Le pétrole stable, l’Opep rassure quand les Etats-Unis inquiètent

Londres (awp/afp) – Les prix du pétrole se stabilisaient lundi en cours d’échanges européens, l’Opep s’efforçant de rassurer des marchés inquiets de voir la production américaine grimper semaine après semaine.

Vers 11H15 GMT (12H15 HEC), le baril de Brent de la mer du Nord pour livraison en juillet valait 49,11 dollars sur l’Intercontinental Exchange (ICE) de Londres, en hausse de un cent par rapport à la clôture de vendredi.

Dans les échanges électroniques sur le New York Mercantile Exchange (Nymex), le baril de “light sweet crude” (WTI) pour le contrat de juin cédait un cent à 46,21 dollars.

Les cours de l’or noir avaient plongé vendredi pour atteindre 46,64 dollars pour le Brent, au plus bas depuis plus de cinq mois, et 43,76 dollars pour le WTI, au plus bas depuis près de six mois, avant de rebondir, un mouvement qui peinait à se confirmer lundi.

L’Organisation des pays exportateurs de pétrole (Opep) et ses partenaires s’évertuent à convaincre les marchés qu’ils étendront leur accord de baisse de la production au delà du premier semestre 2017.

“Le ministre saoudien de l’Energie (Khaled al-Faleh) a déclaré que les baisses de production pourraient être étendues jusqu’à la fin de l’année. Mais avec la hausse du nombre de puits actifs aux Etats-Unis, les marchés attendent désormais que l’Opep intensifie ses baisses de production”, a prévenu Naeem Aslam, analyste chez Think Markets.

Le ministre russe de l’Energie Alexandre Novak a pour sa part affirmé qu’une extension de l’accord aiderait au rééquilibrage du marché, selon l’agence Bloomberg.

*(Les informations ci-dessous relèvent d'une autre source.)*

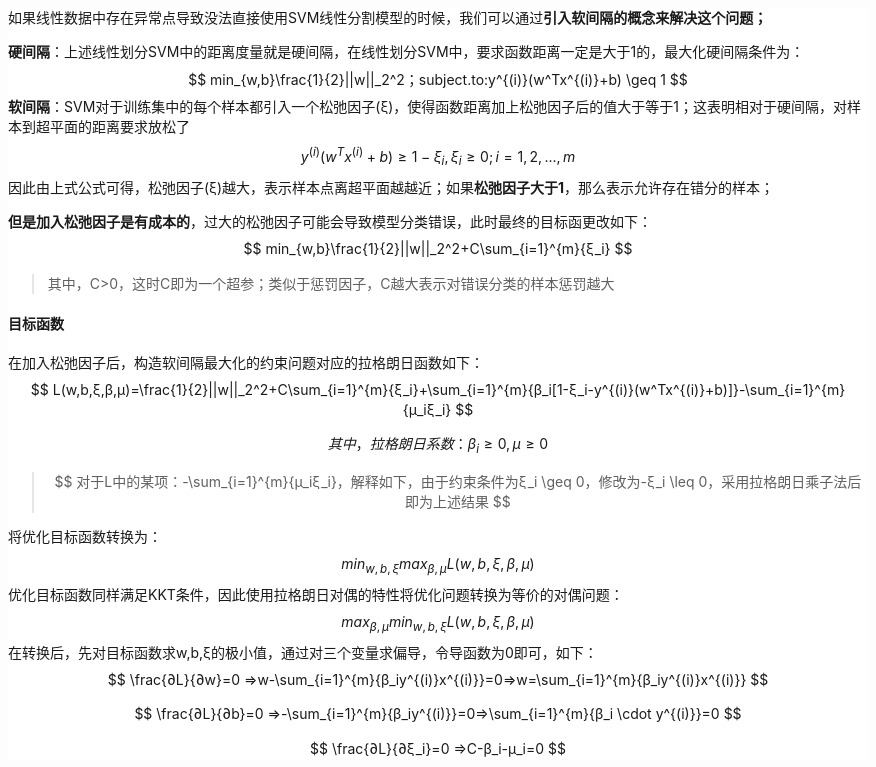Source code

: 如果线性数据中存在异常点导致没法直接使用SVM线性分割模型的时候，我们可以通过**引入软间隔的概念来解决这个问题；** 

**硬间隔**：上述线性划分SVM中的距离度量就是硬间隔，在线性划分SVM中，要求函数距离一定是大于1的，最大化硬间隔条件为： 
$$
min_{w,b}\frac{1}{2}||w||_2^2；subject.to:y^{(i)}(w^Tx^{(i)}+b) \geq 1
$$
**软间隔**：SVM对于训练集中的每个样本都引入一个松弛因子(ξ)，使得函数距离加上松弛因子后的值大于等于1；这表明相对于硬间隔，对样本到超平面的距离要求放松了
$$
y^{(i)}(w^Tx^{(i)}+b) \geq 1 - ξ_i , ξ_i \geq 0;i=1,2,...,m
$$
因此由上式公式可得，松弛因子(ξ)越大，表示样本点离超平面越越近；如果**松弛因子大于1**，那么表示允许存在错分的样本；

**但是加入松弛因子是有成本的**，过大的松弛因子可能会导致模型分类错误，此时最终的目标函更改如下：
$$
min_{w,b}\frac{1}{2}||w||_2^2+C\sum_{i=1}^{m}{ξ_i}
$$

> 其中，C>0，这时C即为一个超参；类似于惩罚因子，C越大表示对错误分类的样本惩罚越大

#### 目标函数

在加入松弛因子后，构造软间隔最大化的约束问题对应的拉格朗日函数如下：
$$
L(w,b,ξ,β,μ)=\frac{1}{2}||w||_2^2+C\sum_{i=1}^{m}{ξ_i}+\sum_{i=1}^{m}{β_i[1-ξ_i-y^{(i)}(w^Tx^{(i)}+b)]}-\sum_{i=1}^{m}{μ_iξ_i}
$$

$$
其中，拉格朗日系数：β_i \geq 0,μ\geq0
$$

> $$
> 对于L中的某项：-\sum_{i=1}^{m}{μ_iξ_i}，解释如下，由于约束条件为ξ_i \geq 0，修改为-ξ_i \leq 0，采用拉格朗日乘子法后即为上述结果
> $$

将优化目标函数转换为：
$$
min_{w,b,ξ}max_{β,μ}L(w,b,ξ,β,μ)
$$
优化目标函数同样满足KKT条件，因此使用拉格朗日对偶的特性将优化问题转换为等价的对偶问题：
$$
max_{β,μ}min_{w,b,ξ}L(w,b,ξ,β,μ)
$$
在转换后，先对目标函数求w,b,ξ的极小值，通过对三个变量求偏导，令导函数为0即可，如下：
$$
\frac{∂L}{∂w}=0 =>w-\sum_{i=1}^{m}{β_iy^{(i)}x^{(i)}}=0=>w=\sum_{i=1}^{m}{β_iy^{(i)}x^{(i)}}
$$

$$
\frac{∂L}{∂b}=0 =>-\sum_{i=1}^{m}{β_iy^{(i)}}=0=>\sum_{i=1}^{m}{β_i \cdot y^{(i)}}=0
$$

$$
\frac{∂L}{∂ξ_i}=0 =>C-β_i-μ_i=0
$$
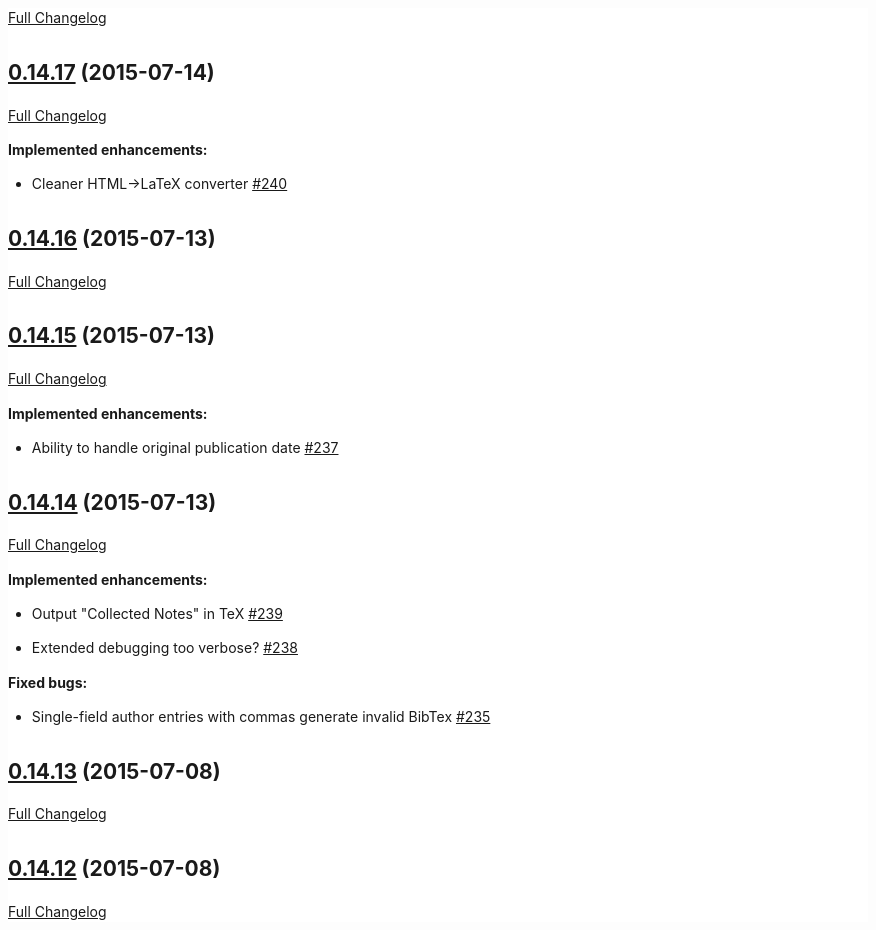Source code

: [Full Changelog](https://github.com/ZotPlus/zotero-better-bibtex/compare/0.14.17...1.0.0)

## [0.14.17](https://github.com/ZotPlus/zotero-better-bibtex/tree/0.14.17) (2015-07-14)

[Full Changelog](https://github.com/ZotPlus/zotero-better-bibtex/compare/0.14.16...0.14.17)

**Implemented enhancements:**

- Cleaner HTML-\>LaTeX converter [\#240](https://github.com/ZotPlus/zotero-better-bibtex/issues/240)

## [0.14.16](https://github.com/ZotPlus/zotero-better-bibtex/tree/0.14.16) (2015-07-13)

[Full Changelog](https://github.com/ZotPlus/zotero-better-bibtex/compare/0.14.15...0.14.16)

## [0.14.15](https://github.com/ZotPlus/zotero-better-bibtex/tree/0.14.15) (2015-07-13)

[Full Changelog](https://github.com/ZotPlus/zotero-better-bibtex/compare/0.14.14...0.14.15)

**Implemented enhancements:**

- Ability to handle original publication date [\#237](https://github.com/ZotPlus/zotero-better-bibtex/issues/237)

## [0.14.14](https://github.com/ZotPlus/zotero-better-bibtex/tree/0.14.14) (2015-07-13)

[Full Changelog](https://github.com/ZotPlus/zotero-better-bibtex/compare/0.14.13...0.14.14)

**Implemented enhancements:**

- Output "Collected Notes" in TeX [\#239](https://github.com/ZotPlus/zotero-better-bibtex/issues/239)

- Extended debugging too verbose? [\#238](https://github.com/ZotPlus/zotero-better-bibtex/issues/238)

**Fixed bugs:**

- Single-field author entries with commas generate invalid BibTex [\#235](https://github.com/ZotPlus/zotero-better-bibtex/issues/235)

## [0.14.13](https://github.com/ZotPlus/zotero-better-bibtex/tree/0.14.13) (2015-07-08)

[Full Changelog](https://github.com/ZotPlus/zotero-better-bibtex/compare/0.14.12...0.14.13)

## [0.14.12](https://github.com/ZotPlus/zotero-better-bibtex/tree/0.14.12) (2015-07-08)

[Full Changelog](https://github.com/ZotPlus/zotero-better-bibtex/compare/0.14.11...0.14.12)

Alors que les deux plus grands producteurs mondiaux cherchent ainsi à courber l’échine de l’offre mondiale, l’activité des pétroliers américains continue pour sa part de s’intensifier, comme le montre la hausse du nombre de puits actifs selon les données publiées par le groupe privé Baker Hughes vendredi.

“Les prix de l’or noir sont sous pression, mais nous prévoyons toujours que le marché se rééquilibrera dans les prochains mois”, ont argué les analystes de Morgan Stanley.

Selon eux, l’Opep ayant limité sa production au premier semestre, il est normal que l’effet de cet effort ne se fasse sentir sur les réserves mondiales que dans les prochains mois.

“Mais des risques apparaissent dès 2018, et nous nous attendons à ce que le marché soit à nouveau déséquilibré” par une production américaine très élevée et par des extractions reparties de plus belles chez les membres de l’Opep.